■ SOURCE DATA
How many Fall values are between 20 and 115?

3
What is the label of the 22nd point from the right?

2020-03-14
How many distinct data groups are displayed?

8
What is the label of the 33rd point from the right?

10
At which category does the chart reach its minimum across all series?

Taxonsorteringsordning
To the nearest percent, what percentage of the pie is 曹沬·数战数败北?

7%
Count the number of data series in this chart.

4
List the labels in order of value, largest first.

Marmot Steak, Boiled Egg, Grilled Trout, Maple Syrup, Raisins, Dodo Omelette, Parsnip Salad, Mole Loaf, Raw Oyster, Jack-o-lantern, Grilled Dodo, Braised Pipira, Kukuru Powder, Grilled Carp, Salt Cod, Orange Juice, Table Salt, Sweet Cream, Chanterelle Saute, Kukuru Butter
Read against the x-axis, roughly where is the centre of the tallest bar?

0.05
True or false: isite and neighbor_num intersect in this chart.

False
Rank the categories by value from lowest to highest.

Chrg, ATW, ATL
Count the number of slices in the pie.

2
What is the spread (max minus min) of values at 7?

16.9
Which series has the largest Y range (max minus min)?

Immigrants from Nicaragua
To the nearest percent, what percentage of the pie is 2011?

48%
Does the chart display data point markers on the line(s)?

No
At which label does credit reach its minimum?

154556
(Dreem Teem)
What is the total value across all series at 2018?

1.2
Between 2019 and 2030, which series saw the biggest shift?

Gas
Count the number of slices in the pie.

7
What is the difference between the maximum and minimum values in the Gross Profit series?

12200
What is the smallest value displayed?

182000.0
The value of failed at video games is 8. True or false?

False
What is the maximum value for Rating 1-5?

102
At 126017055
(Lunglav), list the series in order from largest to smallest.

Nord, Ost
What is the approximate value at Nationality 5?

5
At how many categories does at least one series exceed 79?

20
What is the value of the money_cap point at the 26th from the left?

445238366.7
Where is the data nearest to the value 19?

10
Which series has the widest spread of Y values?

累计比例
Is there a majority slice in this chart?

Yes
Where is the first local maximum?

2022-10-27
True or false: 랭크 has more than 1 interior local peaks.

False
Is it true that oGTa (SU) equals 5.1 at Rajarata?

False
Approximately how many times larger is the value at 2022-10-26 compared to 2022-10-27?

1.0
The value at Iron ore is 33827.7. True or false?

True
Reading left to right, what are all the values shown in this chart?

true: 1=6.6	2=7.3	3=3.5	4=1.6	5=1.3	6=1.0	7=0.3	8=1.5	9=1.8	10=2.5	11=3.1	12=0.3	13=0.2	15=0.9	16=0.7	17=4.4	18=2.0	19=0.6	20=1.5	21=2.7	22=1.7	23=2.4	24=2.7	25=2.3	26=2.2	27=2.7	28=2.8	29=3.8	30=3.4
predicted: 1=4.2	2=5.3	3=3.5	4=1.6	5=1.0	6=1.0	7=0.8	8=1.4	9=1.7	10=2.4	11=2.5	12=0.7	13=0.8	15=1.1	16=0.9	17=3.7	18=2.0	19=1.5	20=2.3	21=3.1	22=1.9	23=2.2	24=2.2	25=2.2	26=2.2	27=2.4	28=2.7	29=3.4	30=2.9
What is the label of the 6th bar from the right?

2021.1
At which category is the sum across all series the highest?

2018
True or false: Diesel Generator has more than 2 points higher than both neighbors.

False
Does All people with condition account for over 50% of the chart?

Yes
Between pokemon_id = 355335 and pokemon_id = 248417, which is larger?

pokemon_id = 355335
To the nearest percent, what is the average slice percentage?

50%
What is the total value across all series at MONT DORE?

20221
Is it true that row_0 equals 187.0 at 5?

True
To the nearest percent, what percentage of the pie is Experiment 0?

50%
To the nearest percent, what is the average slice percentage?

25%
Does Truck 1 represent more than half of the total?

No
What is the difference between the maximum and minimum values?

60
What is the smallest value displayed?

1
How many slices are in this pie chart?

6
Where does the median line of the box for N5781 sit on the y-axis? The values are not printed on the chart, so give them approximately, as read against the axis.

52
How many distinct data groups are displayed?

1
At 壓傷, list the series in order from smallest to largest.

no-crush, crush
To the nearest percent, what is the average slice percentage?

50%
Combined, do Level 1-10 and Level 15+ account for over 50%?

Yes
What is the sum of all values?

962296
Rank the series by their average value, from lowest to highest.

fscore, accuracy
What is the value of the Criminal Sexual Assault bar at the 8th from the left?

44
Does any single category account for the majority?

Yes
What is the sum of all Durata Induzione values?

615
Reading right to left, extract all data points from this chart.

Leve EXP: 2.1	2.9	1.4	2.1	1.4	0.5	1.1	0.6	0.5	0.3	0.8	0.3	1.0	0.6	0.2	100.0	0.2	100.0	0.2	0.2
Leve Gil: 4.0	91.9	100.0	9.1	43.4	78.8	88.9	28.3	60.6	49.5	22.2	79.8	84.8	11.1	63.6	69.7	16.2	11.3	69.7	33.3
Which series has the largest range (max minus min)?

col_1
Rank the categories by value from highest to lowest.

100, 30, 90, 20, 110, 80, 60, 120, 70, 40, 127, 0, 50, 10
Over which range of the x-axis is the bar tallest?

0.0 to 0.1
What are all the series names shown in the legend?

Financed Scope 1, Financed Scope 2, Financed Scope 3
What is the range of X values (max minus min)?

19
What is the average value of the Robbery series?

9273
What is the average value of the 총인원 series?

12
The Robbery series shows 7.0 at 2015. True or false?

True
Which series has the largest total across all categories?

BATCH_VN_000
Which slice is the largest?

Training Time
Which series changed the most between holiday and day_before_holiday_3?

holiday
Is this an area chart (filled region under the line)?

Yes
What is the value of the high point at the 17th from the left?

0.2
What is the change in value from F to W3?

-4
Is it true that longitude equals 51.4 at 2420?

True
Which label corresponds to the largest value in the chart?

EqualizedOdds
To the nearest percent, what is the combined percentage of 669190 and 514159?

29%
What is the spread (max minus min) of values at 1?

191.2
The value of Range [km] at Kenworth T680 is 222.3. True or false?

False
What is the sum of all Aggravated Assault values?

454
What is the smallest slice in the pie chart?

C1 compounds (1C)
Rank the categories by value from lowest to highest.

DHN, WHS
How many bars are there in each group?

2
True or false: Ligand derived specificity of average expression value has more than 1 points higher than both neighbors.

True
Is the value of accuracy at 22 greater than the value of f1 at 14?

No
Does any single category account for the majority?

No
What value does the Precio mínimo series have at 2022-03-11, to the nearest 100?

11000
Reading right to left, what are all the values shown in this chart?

■ WHAT THE EXERCISE ASKS
Print the listing lines unchanged, starting at the line containing "EqualizedOdds" and ending at the line containing "How many bars are there in each group?".

■ OUTPUT OF THE EXERCISE
EqualizedOdds
To the nearest percent, what is the combined percentage of 669190 and 514159?

29%
What is the spread (max minus min) of values at 1?

191.2
The value of Range [km] at Kenworth T680 is 222.3. True or false?

False
What is the sum of all Aggravated Assault values?

454
What is the smallest slice in the pie chart?

C1 compounds (1C)
Rank the categories by value from lowest to highest.

DHN, WHS
How many bars are there in each group?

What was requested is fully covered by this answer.